上記設定により、仮想マシン初回起動時にパッケージリストの更新とソフトウェアのインストールが自動実行されます。ネットワーク設定で forwarded_port を指定しているため、ホスト側の http://localhost:8080 でWebサーバーのステータスを監視できます。

仮想マシンの起動と動作確認

設定ファイルを保存した状態で構築コマンドを発行します。

vagrant up

プロビジョニングが完了し仮想マシンが起動した後、ブラウザまたはcurlコマンドで http://localhost:8080 にアクセスしてください。Tomcatのデフォルトウェルカムページが表示されれば、インストール処理は成功しています。

Boxイメージへの変換と登録

環境構築が完了した仮想マシンをBoxファイルに変換するには、まずターゲットを停止状態にします。

vagrant halt

次に、パッケージングコマンドを実行してアーカイブを生成します。出力先ファイル名を明示的に指定することで、管理が容易になります。

vagrant package --base dev-base-vm --output custom-java-tomcat.box

実行ディレクトリに custom-java-tomcat.box が作成されます。このファイルをVagrantのローカルリポジトリへ追加登録します。

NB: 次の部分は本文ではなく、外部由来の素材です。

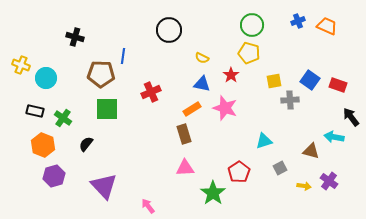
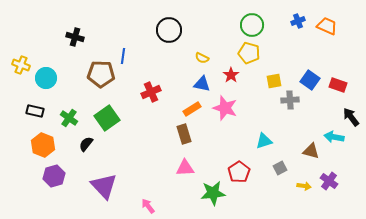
green square: moved 9 px down; rotated 35 degrees counterclockwise
green cross: moved 6 px right
green star: rotated 30 degrees clockwise
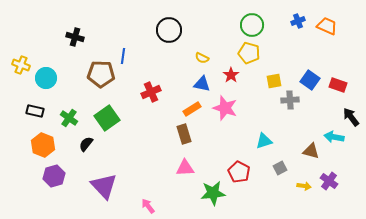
red pentagon: rotated 10 degrees counterclockwise
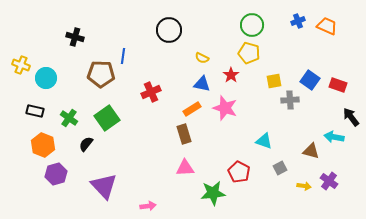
cyan triangle: rotated 36 degrees clockwise
purple hexagon: moved 2 px right, 2 px up
pink arrow: rotated 119 degrees clockwise
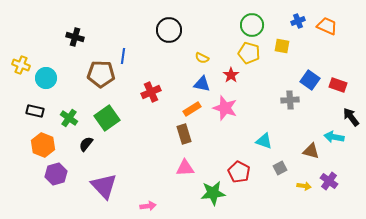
yellow square: moved 8 px right, 35 px up; rotated 21 degrees clockwise
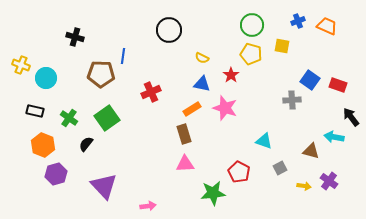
yellow pentagon: moved 2 px right, 1 px down
gray cross: moved 2 px right
pink triangle: moved 4 px up
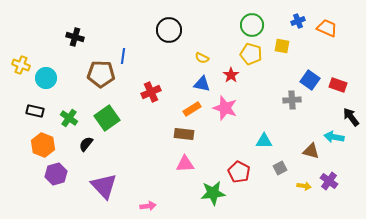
orange trapezoid: moved 2 px down
brown rectangle: rotated 66 degrees counterclockwise
cyan triangle: rotated 18 degrees counterclockwise
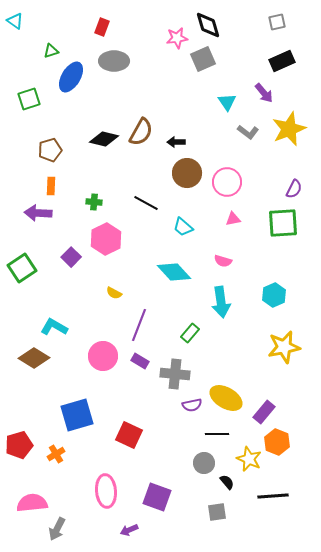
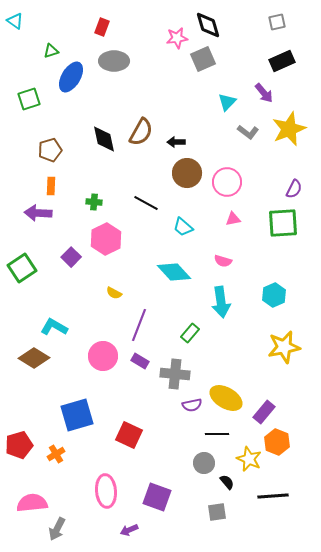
cyan triangle at (227, 102): rotated 18 degrees clockwise
black diamond at (104, 139): rotated 64 degrees clockwise
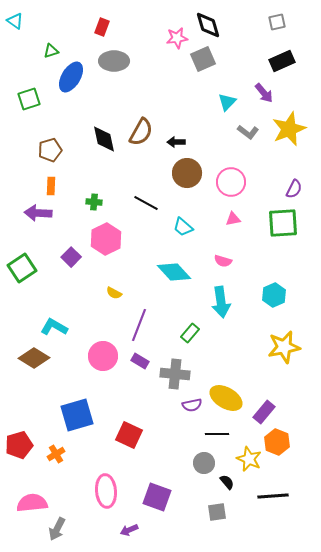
pink circle at (227, 182): moved 4 px right
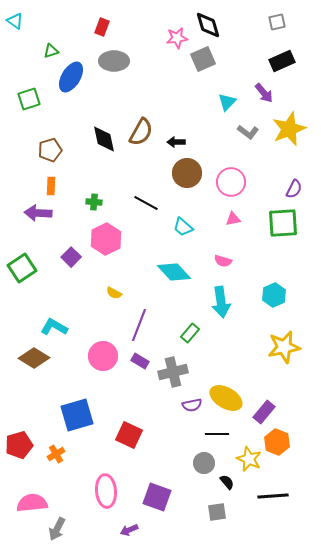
gray cross at (175, 374): moved 2 px left, 2 px up; rotated 20 degrees counterclockwise
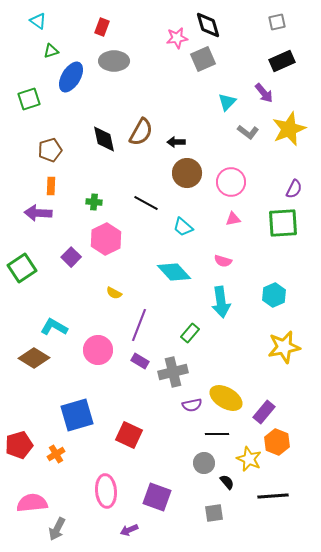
cyan triangle at (15, 21): moved 23 px right
pink circle at (103, 356): moved 5 px left, 6 px up
gray square at (217, 512): moved 3 px left, 1 px down
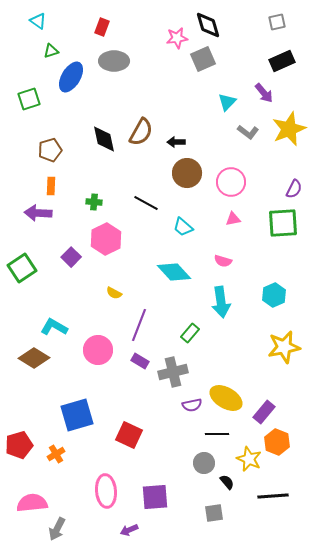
purple square at (157, 497): moved 2 px left; rotated 24 degrees counterclockwise
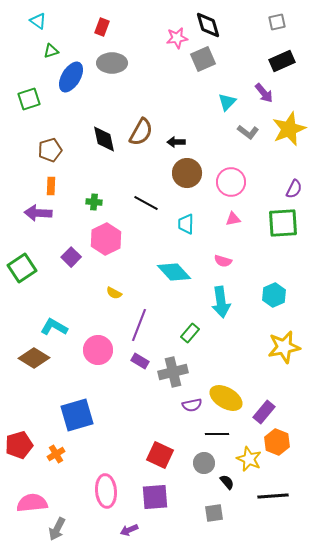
gray ellipse at (114, 61): moved 2 px left, 2 px down
cyan trapezoid at (183, 227): moved 3 px right, 3 px up; rotated 50 degrees clockwise
red square at (129, 435): moved 31 px right, 20 px down
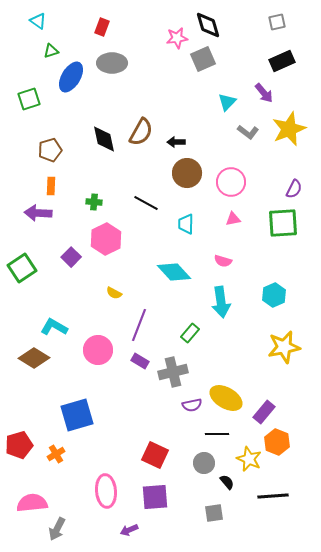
red square at (160, 455): moved 5 px left
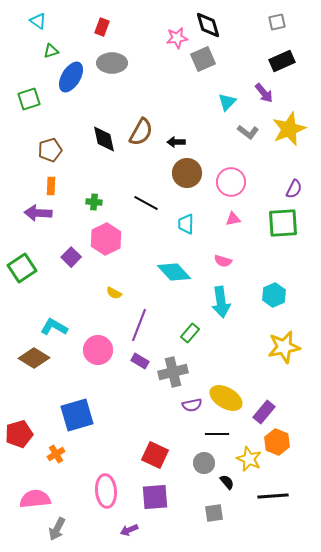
red pentagon at (19, 445): moved 11 px up
pink semicircle at (32, 503): moved 3 px right, 4 px up
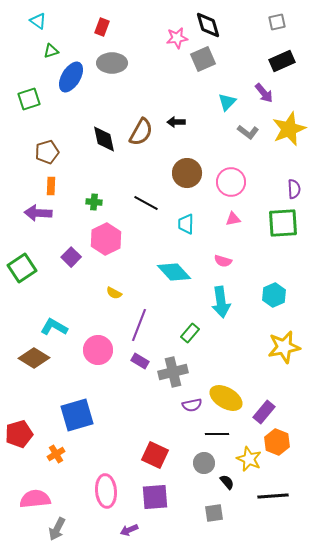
black arrow at (176, 142): moved 20 px up
brown pentagon at (50, 150): moved 3 px left, 2 px down
purple semicircle at (294, 189): rotated 30 degrees counterclockwise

vagrant box add myorg/java-tomcat-base ./custom-java-tomcat.box

登録が完了したか確認するには、一覧表示コマンドを用います。

vagrant box list

出力結果に myorg/java-tomcat-base が記載されていれば、次回以降のプロジェクトで vagrant init myorg/java-tomcat-base と指定するだけで、事前構築済みの基盤環境を瞬時に変更可能になります。パッケージ化の対象は必ずしもVagrantで管理中のインスタンスに限定されず、VirtualBoxマネージャーで独立して作成した仮想マシンに対しても --base オプションでUUIDや名前を指定すれば同様にアーカイブ化できます。